Text section:
Wireless LAN communication networks are subject, for example, to
the 802.11 standard, which includes, for example, 802.11a, 802.11b,
and 802.11g standards. For example, the 802.11b standard limits
transmit power for wireless LAN communication devices in the United
States to 30 decibels relative to one milliwatt (dBm), in Europe,
to 20 dBm, and in Japan, to 10 dBm per megaHertz (dBm/MHz). Such
wireless LAN communication devices may be described as stations or
access points. Stations typically may be found in laptop computers,
cell phones, portable modems, or personal digital assistants
(PDAs), where they are used for communication with a wired LAN
through an access point, which may be generally described as a
wireless transmitter/receiver connected into the wired LAN for
interfacing the wired LAN to the wireless communication devices.
Stations may also communicate with other stations in a peer-to-peer
network, without the presence of an access point, described in the
802.11 standard as "ad-hoc" mode.
[0003] The 802.11 standard specifies a half-duplex mode of
operation for wireless transmitter-receivers, also commonly
referred to as "transceivers", included in wireless LAN
communication devices. Half-duplex operation is characterized by
the transceiver, at any given time, either transmitting a signal or
receiving a signal, but not both. Half-duplex operation is
distinguished from full-duplex operation in which the transceiver
may simultaneously transmit one signal while receiving a second
signal. Half-duplex operation typically requires control by the
communication device as to whether the transmitter or the receiver
is either operating or has access to the communication channel. As
illustrated by FIG. 1, for example, control over access to the
communication channel may be accomplished by switching the
connection of the antenna of the wireless communication device
between the receiver and the transmitter of the device.
[0004] FIG. 1 shows an example of wireless LAN communication device
100. Communication device 100 includes receive-transmit (RX/TX)
switch 102 for switching the connection of antenna 104 of wireless
communication device 100 between receiver 106 and transmitter 108
of device 100. Control over RX/TX switch 102 may be provided by
control signal 110 so that, for example, if control signal 110 is
"high", RX/TX switch 102 may connect antenna 104 to transmitter
108, referred to as "transmit position", so that transmit signal
112 is passed from transmitter 108 to antenna 104. Continuing the
same example, if control signal 110 is "low", RX/TX switch 102 may
connect antenna 104 to receiver 106, referred to as "receive
position", so that receive signal 114 is passed from antenna 104 to
receiver 106.
[0005] Control signal 110 typically, in the prior art, is provided
by a modulator/demodulator (modem), such as modem 116, which may
also include a capability for performing digital processing. Modem
116 is typically implemented on an integrated circuit (IC) chip.
Modem 116 may perform several functions including, for example,
processing baseband receive signal 118 from receiver 106 and
providing baseband transmit signal 120 to transmitter 108. Modem
116 may also process digital signal 122 provided by
analog-to-digital converter (ADC) 124. ADC 124 may convert detector
voltage 126 to digital signal 122 so that that the digital value of
digital signal 122 corresponds proportionately to the analog value
of detector voltage 126. Detector voltage 126 may be provided by
power detector 128. Power detector 128 may comprise, for example, a
diode detector and appropriate circuitry for converting the power
level of transmit signal 112 to detector voltage 126.

Stored data entries
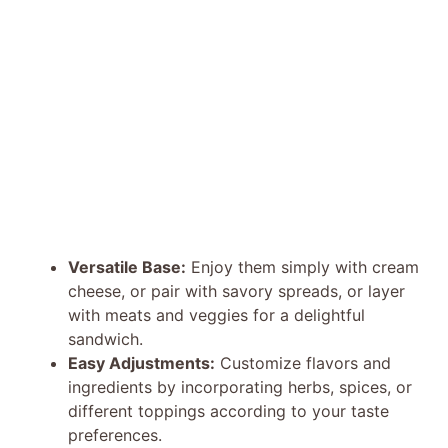
Versatile Base:
Enjoy them simply with cream
cheese, or pair with savory spreads, or layer
with meats and veggies for a delightful
sandwich.
Easy Adjustments:
Customize flavors and
ingredients by incorporating herbs, spices, or
different toppings according to your taste
preferences.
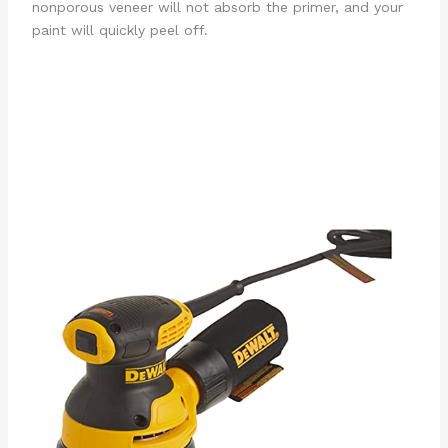
nonporous veneer will not absorb the primer, and your
paint will quickly peel off.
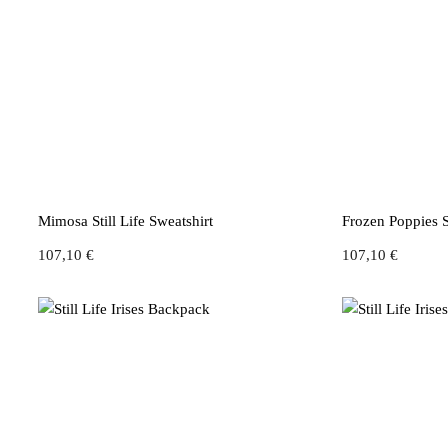
Mimosa Still Life Sweatshirt
Frozen Poppies S
107,10
€
107,10
€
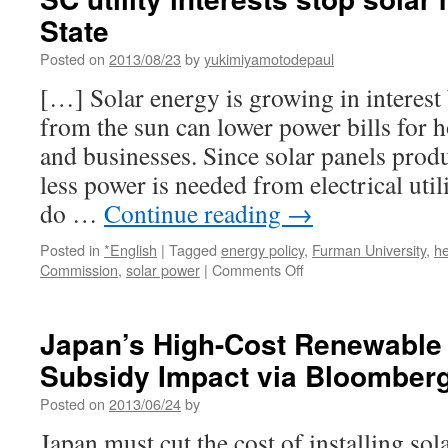
State
Posted on
2013/08/23
by
yukimiyamotodepaul
[…] Solar energy is growing in interes
from the sun can lower power bills for
and businesses. Since solar panels produ
less power is needed from electrical utili
do …
Continue reading
→
Posted in
*English
|
Tagged
energy policy
,
Furman University
,
he
on
Commission
,
solar power
|
Comments Off
SC
utility
interests
Japan’s High-Cost Renewable
stop
Subsidy Impact via Bloomber
solar
meeting
Posted on
2013/06/24
by
via
The
Japan must cut the cost of installing so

Work instructions:
(1) In the wireless LAN passage, explain what RX/TX switch 102 does when control signal 110 is "high", and what that setting makes possible. Answer in one to three sentences.
(2) Proceed with the wireless LAN passage, starting right after its last sentence.
The data above is not needed for any of the work here.

Answers to the exercises:
(1) When control signal 110 is "high", RX/TX switch 102 may connect antenna 104 to transmitter 108, a setting called the "transmit position." This lets transmit signal 112 pass from transmitter 108 to antenna 104.

(2)
[0006] The value of digital signal 122 corresponding to detector
voltage 126 may be used as input by modem 116 for performing
various functions. For example, modem 116 may use digital signal
122 as feedback for controlling the transmit power level of
wireless LAN communication device 100 according to the 802.11
standard as noted above. Also, for example, modem 116 may use
digital signal 122 for determining whether RX/TX switch 102 should
be switched to transmit position or receive position and
accordingly provide either a high or low value for control signal
110.
[0007] There is an inherent time delay between the sensing of power
output of transmit signal 112 by power detector 128 and changing
control signal 110 when modem 116 provides control signal 110 using
digital signal 122. For example, some delay may be caused by the
circuitry of ADC 124, and further delay may be caused by modem 116
itself in processing digital signal 122 and making a decision
whether to switch RX/TX switch 102. Reduction of any unnecessary
time delays has the advantage of increasing communication speed and
data throughput of wireless LAN communication device 100. In
addition, providing control signal 110 from modem 116 typically
requires an RX/TX control signal pin on the IC chip used to
implement modem 116. Simplifying the design of IC chips by either
reducing the number of pins or using the available pins only for
the most necessary functions generally has the advantage of
reducing design complexity and complexity of circuit board
connections, leading to lower cost and more reliable
implementations. In addition, using modem 116 as the control for
RX/TX switch 102 incurs hardware and software complexity in modem
116.
[0008] As can be seen, there is a need for control of RX/TX
switching for half-duplex operation of wireless communication
devices, in which the control of RX/TX switching avoids certain
time delays. There is also a need for control of RX/TX switching of
wireless communication devices, which eliminates the need for a
control signal pin for RX/TX switching from the modem IC chip.
Furthermore, there is also a need to simplify the hardware and
software complexity of modem 116. It is desirable that the decision
to switch the RX/TX switch 102 is made automatically and
transparent to modem 116.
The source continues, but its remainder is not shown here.